Поэтому я к театру, что называется, прикипел. И до сих пор там работаю. Кстати, интересно, что на моей памяти сменилось шесть или семь директоров театра, а вот главный дирижер – Юрий Леонидович Кочнев – работает уже больше сорока лет. Это уникальный случай для художественного руководителя – обычно они меняются каждые несколько лет, потому что начинают повторяться. Такое творческое долголетие встречается крайне редко.

- А кто более всего запомнился из музыкантов, с которыми пришлось работать?

- Когда я пришел в театр, в оркестре работали очень доброжелательные люди. Было много фронтовиков. Был тромбонист Валентин Олиневич, который всю жизнь отдал театру, трубач Владимир Дмитриенко и Владимир Колыбельников, прекрасные певцы Ольга Бардина, Юрий Попов, Александра Рудес – когда их слушал, мурашки бегали по коже. Как можно было уйти из театра, когда была возможность слушать таких артистов?

Старшие коллеги, конечно же, помогали – ведь из-за одного новичка никто не будет устраивать дополнительную репетицию. В обычном симфоническом оркестре все более устойчиво: скажем, темп произведений редко меняется, и все происходит по воле дирижера. А в театре все зависит от певцов, солистов. Почему музыканты из оперного театра часто выручают заболевших коллег в филармонии, а обратная ситуация бывает редко? Потому что с этим могут справиться только те, кто уже знает театральный репертуар.

Конечно, сначала было трудно – требовалось колоссальное внимание. Ну а потом потихоньку осваиваешься и начинаешь уже сам подсказывать тем, кто пришел после тебя.

Сейчас многое поменялось. Музыканты-фронтовики, о которых я упоминал, всегда приходили задолго до спектакля и повторяли свои партии, хотя, разумеется, давно уже знали их в совершенстве. А сегодня – другое отношение и к театру, и к работе вообще. Может быть, тогда больше любили театр…

- Какая музыка из театрального репертуара оказалась вам ближе всего?

- Конечно, это Верди, все его оперы идут и будут идти, наверное, всегда. Чайковский. Неизгладимое впечатление оставило «Болеро» Равеля – исполнение соло из этого произведения неизменно является частью прослушивания тромбонистов при приеме на работу. Всего не перечислишь – я отработал в оркестре более 30 лет.

- Вы ведь и женились тоже в театре?

- Нет, не в театре. Со своей женой я учился в Белгородском музыкальном училище, она - альтистка.
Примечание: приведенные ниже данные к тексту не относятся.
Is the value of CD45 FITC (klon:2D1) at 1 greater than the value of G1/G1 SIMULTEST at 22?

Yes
Закончил раньше, чем она, приехал поступать в консерваторию, потом поехал к ней в Киев (она оттуда родом), и мы расписались. В Саратов она приехала, когда я уже был на втором курсе, и устроилась на работу в оркестр филармонии. А так как остро стоял квартирный вопрос, мы в 1972 году поехали на гастроли в Киев, и в эту поездку взяли несколько музыкантов из филармонии, в том числе и мою жену. Отработали гастроли, и наш дирижер – Владимир Михайлович Горелик – подошел ко мне и сказал: «Давай твою жену возьмем в театр, тебе легче будет получить квартиру». Так она перешла в театр и работает в нем по сей день.
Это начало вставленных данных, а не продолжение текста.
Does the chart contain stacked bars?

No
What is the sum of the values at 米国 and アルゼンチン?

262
Наша дочка Неля тоже закончила Саратовскую консерваторию, она работала в Москве в хороших оркестрах – у Вероники Дударовой, Светланы Безродной, а потом уехала в Америку. Там у нее семья, работа (тоже в оркестре). Внук мой – Илья – в этом году поступил там в университет на дизайнера. Кроме того, он очень хороший художник. Его картины покупают местные галереи. Мы с ним, кстати, родились в один день.
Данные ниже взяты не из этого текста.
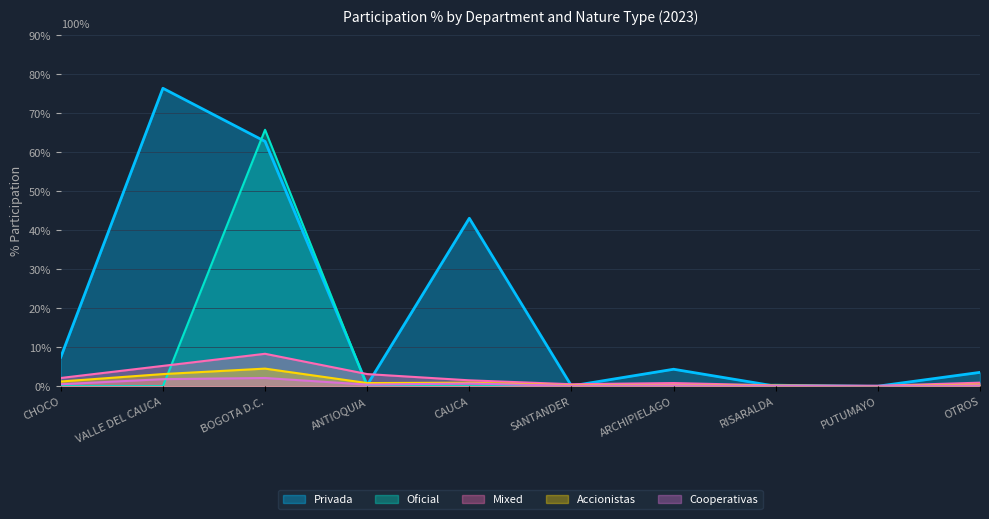

At which category is the sum across all series the highest?

BOGOTA D.C.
- То есть внук все-таки решил не продолжать музыкальную традицию?

- Пока он был маленьким – конечно, он слышал музыку, впитывал. Когда он учился – в Америке каждый студент играет в оркестре на каком-нибудь инструменте, всего несколько оркестров из разных классов. Он играл на флейте, на трубе. Но… в итоге выбрал другой путь.

- Что бы вы могли сказать тем молодым людям, которые намерены пройти путь, подобный вашему?

- Сейчас для музыкантов довольно трудное время – в материальном отношении. А профессия наша – сложная. Надо вложить очень много труда. Чтобы идти в эту профессию, нужно сильно ее любить и уделять ей очень много времени, иначе все бесполезно. Я вспоминаю свой путь – иногда в день бывало по десять часов только игры на инструменте. А иначе никак: будешь жалеть себя – ничего не получится.

Ведь смотрите: человек заканчивает музыкальную школу, поступает в училище – уже надо пройти один отбор. Затем идет в консерваторию – опять отбор. Идет на работу в оркестр – тебя опять прослушивают. И везде нужно доказывать, что ты на что-то способен как музыкант. Получается, в оркестры попадают лучшие из лучших.